==== Given data ====

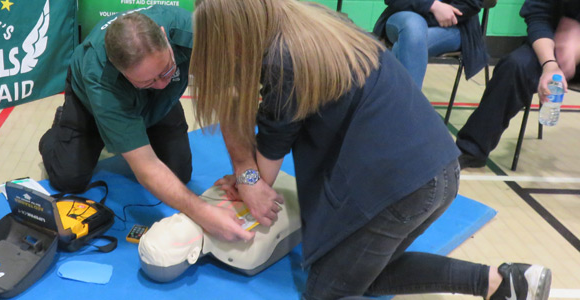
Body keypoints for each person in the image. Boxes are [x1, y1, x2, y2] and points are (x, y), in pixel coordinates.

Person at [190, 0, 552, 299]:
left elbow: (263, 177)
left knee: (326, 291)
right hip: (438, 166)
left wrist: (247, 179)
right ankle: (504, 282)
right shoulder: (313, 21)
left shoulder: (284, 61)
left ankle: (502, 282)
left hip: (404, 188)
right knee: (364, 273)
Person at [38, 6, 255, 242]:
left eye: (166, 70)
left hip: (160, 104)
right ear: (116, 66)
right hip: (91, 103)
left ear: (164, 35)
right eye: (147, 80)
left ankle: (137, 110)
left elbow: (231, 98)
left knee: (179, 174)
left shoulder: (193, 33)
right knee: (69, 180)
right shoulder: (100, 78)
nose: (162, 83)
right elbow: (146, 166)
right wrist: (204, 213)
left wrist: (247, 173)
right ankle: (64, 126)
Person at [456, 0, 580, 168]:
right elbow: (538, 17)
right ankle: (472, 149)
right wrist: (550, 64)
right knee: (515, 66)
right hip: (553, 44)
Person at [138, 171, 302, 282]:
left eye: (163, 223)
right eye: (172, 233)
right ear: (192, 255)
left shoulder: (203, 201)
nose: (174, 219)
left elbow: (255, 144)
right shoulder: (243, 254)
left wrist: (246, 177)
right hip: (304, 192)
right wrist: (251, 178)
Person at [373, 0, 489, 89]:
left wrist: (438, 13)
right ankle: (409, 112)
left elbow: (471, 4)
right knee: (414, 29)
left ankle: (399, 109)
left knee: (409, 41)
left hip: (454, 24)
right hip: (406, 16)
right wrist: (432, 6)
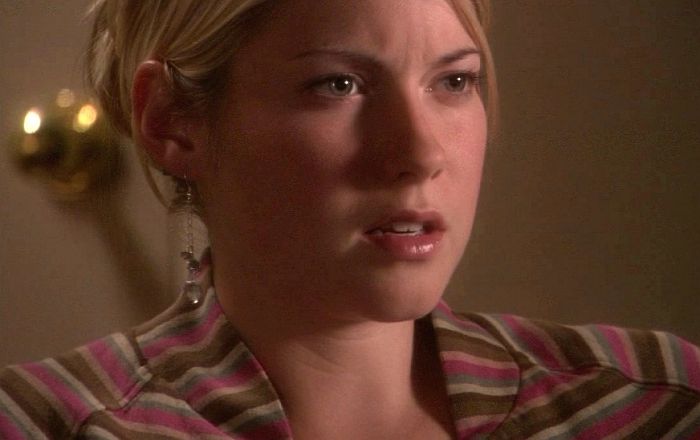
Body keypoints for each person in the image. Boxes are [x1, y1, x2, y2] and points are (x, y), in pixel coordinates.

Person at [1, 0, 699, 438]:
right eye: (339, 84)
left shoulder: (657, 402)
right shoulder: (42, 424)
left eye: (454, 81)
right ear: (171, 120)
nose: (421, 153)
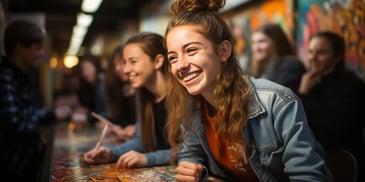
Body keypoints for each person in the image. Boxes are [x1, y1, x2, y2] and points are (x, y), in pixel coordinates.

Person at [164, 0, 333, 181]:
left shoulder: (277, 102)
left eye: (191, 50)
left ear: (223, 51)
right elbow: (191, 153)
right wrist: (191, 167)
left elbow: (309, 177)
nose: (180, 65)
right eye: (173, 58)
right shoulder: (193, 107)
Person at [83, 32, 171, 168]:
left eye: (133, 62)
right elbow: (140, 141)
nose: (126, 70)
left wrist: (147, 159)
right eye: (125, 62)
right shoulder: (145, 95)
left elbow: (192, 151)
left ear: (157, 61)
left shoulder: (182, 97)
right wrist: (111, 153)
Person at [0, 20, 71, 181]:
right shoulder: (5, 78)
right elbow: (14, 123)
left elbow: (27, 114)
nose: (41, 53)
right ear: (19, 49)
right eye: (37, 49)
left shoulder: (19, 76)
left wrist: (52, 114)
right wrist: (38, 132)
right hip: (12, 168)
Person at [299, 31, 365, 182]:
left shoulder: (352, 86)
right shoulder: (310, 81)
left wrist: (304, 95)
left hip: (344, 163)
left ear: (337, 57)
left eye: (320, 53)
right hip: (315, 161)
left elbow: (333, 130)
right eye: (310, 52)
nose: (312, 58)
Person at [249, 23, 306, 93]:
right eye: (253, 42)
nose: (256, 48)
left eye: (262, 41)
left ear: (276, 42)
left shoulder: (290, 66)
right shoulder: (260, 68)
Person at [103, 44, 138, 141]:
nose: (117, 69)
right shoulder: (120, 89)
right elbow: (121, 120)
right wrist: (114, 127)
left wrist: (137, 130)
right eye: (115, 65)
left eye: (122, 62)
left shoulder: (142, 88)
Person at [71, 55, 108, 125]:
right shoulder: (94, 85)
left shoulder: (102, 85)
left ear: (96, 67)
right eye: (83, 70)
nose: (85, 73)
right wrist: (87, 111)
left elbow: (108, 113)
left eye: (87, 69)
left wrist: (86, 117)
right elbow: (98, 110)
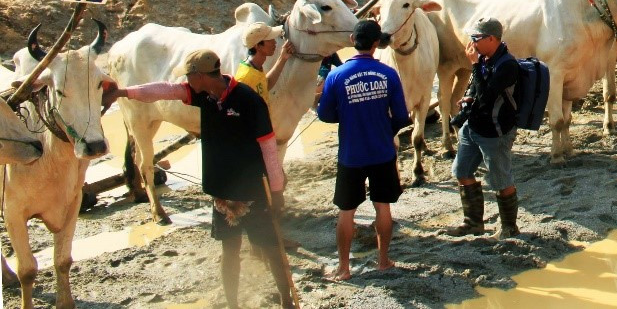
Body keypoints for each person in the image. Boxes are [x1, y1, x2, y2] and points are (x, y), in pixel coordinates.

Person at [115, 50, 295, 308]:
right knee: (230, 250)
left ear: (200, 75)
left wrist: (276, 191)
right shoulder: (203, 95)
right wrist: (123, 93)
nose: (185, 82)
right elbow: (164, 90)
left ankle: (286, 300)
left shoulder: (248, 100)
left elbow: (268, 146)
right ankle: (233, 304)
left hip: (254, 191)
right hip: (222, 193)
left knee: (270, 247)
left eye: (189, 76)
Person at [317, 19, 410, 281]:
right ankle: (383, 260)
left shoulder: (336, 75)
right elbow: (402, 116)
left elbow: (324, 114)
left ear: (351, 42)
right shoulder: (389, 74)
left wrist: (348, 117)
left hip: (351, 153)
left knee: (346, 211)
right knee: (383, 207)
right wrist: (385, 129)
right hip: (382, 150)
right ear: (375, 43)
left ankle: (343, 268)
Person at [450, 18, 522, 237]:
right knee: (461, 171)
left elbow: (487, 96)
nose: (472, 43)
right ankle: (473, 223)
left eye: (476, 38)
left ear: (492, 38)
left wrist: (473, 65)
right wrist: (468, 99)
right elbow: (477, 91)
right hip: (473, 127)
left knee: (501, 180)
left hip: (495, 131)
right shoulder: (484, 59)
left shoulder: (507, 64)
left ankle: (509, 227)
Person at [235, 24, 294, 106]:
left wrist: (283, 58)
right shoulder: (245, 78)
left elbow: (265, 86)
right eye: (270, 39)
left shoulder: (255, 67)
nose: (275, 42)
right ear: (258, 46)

====
==== Given data ====

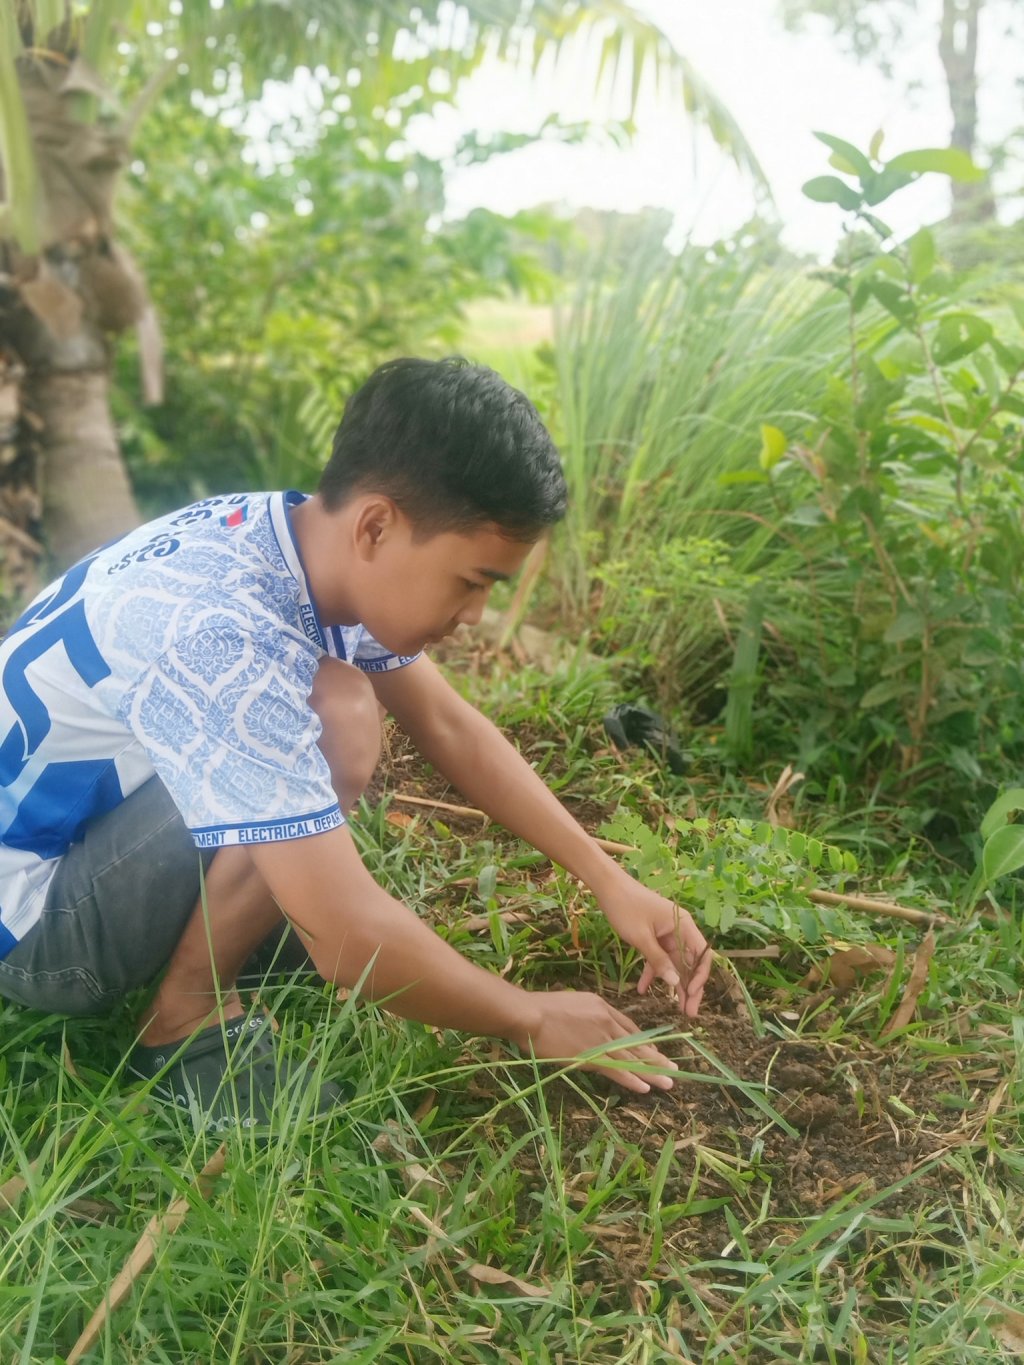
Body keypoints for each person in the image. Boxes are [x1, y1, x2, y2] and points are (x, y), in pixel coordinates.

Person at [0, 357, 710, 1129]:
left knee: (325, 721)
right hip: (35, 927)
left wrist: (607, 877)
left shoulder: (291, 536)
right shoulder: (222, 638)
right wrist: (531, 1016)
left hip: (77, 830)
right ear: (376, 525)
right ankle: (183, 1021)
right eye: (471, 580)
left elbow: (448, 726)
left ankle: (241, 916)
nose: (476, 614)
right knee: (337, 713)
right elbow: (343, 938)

====
==== Given data ====

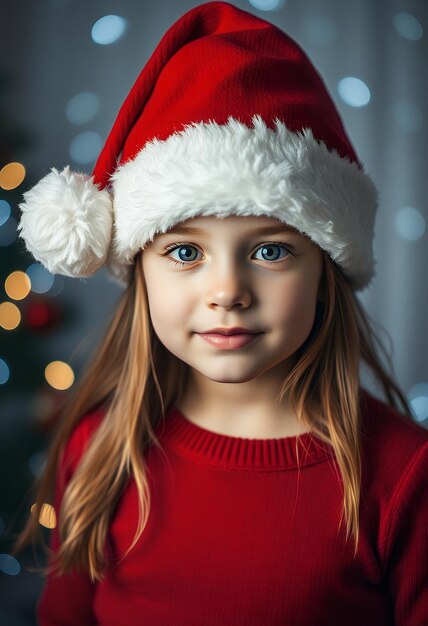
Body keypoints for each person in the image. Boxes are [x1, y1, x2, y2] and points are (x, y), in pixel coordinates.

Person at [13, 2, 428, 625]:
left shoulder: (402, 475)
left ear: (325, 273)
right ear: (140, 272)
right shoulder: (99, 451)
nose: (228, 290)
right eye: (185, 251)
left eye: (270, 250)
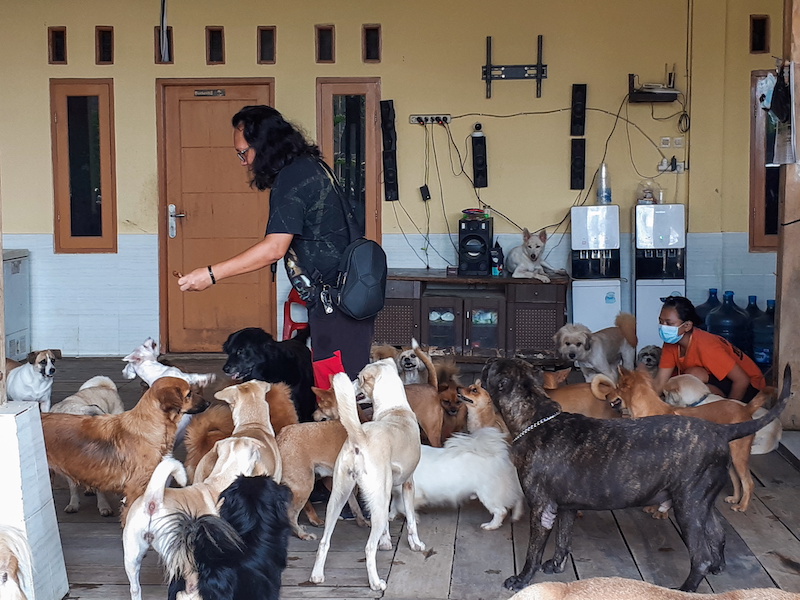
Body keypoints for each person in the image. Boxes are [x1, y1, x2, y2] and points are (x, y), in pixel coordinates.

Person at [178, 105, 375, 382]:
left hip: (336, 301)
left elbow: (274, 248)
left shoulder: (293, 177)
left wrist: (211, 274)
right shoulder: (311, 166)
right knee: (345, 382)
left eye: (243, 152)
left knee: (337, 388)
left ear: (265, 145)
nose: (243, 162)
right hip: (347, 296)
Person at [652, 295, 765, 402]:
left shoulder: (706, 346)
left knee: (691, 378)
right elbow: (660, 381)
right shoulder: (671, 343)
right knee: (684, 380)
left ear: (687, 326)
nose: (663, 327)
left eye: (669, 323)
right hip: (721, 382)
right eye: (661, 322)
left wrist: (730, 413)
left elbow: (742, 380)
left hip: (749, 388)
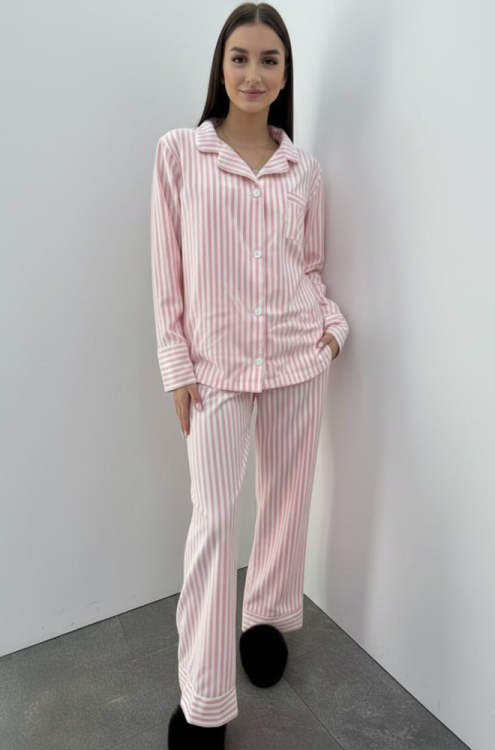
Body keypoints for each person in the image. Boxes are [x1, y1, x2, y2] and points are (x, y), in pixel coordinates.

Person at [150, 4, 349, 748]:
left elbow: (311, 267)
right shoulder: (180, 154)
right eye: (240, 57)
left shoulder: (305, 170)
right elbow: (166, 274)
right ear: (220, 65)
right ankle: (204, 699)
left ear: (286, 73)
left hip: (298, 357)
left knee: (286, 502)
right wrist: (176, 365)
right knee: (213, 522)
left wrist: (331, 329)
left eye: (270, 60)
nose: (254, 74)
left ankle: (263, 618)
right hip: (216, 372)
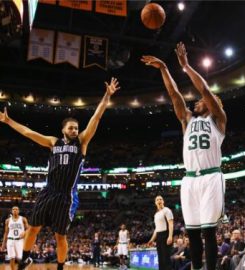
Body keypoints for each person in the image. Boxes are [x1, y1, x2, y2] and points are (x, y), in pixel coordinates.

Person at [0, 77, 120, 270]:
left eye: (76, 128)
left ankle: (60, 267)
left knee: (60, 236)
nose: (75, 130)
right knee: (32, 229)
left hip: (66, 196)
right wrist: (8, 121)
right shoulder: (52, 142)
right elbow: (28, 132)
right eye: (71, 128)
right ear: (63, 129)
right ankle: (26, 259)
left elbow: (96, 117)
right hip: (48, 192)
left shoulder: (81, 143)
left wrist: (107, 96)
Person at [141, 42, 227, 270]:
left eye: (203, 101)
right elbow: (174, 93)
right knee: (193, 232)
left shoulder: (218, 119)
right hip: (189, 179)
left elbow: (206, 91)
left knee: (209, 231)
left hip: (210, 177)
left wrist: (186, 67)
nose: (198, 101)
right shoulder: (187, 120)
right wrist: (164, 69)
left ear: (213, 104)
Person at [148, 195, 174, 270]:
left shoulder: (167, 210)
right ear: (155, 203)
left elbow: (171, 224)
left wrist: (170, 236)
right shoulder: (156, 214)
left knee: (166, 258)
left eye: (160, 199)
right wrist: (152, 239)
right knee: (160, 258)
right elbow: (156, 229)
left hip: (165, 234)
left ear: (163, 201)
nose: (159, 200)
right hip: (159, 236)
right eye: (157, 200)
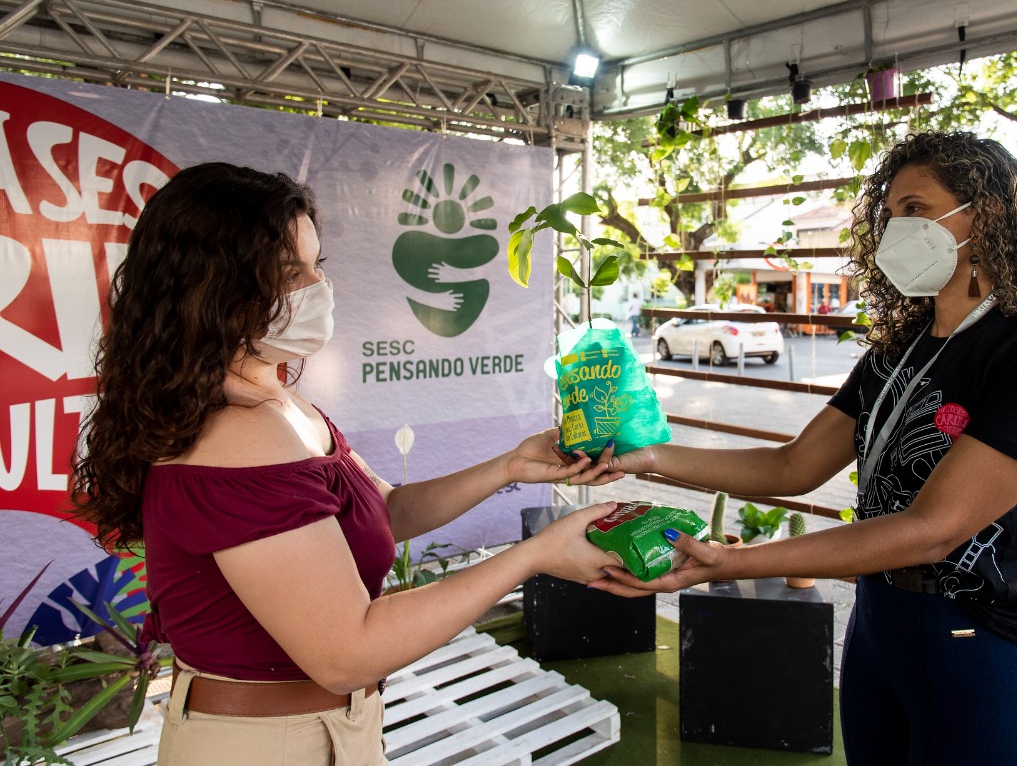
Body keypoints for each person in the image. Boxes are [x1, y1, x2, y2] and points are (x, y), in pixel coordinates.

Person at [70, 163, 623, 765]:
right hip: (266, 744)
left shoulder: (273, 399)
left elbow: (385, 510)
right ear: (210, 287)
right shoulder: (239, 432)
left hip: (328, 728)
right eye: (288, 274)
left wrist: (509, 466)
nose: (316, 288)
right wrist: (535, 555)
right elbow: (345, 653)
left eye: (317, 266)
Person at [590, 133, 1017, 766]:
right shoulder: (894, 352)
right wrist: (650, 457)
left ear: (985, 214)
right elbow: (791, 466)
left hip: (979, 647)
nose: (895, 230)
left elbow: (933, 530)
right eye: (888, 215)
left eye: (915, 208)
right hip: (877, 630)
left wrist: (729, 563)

====

» What you will do
From the data above, reproduce word for word the lines running from the line with "right eye: (288, 274)" to the line with "left wrist: (729, 563)", ends included.

» Answer to this task
right eye: (288, 274)
left wrist: (509, 466)
nose: (316, 288)
right wrist: (535, 555)
right elbow: (345, 653)
left eye: (317, 266)
Person at [590, 133, 1017, 766]:
right shoulder: (894, 352)
right wrist: (650, 457)
left ear: (985, 214)
right elbow: (791, 466)
left hip: (979, 647)
nose: (895, 230)
left elbow: (933, 530)
right eye: (888, 215)
left eye: (915, 208)
right hip: (877, 630)
left wrist: (729, 563)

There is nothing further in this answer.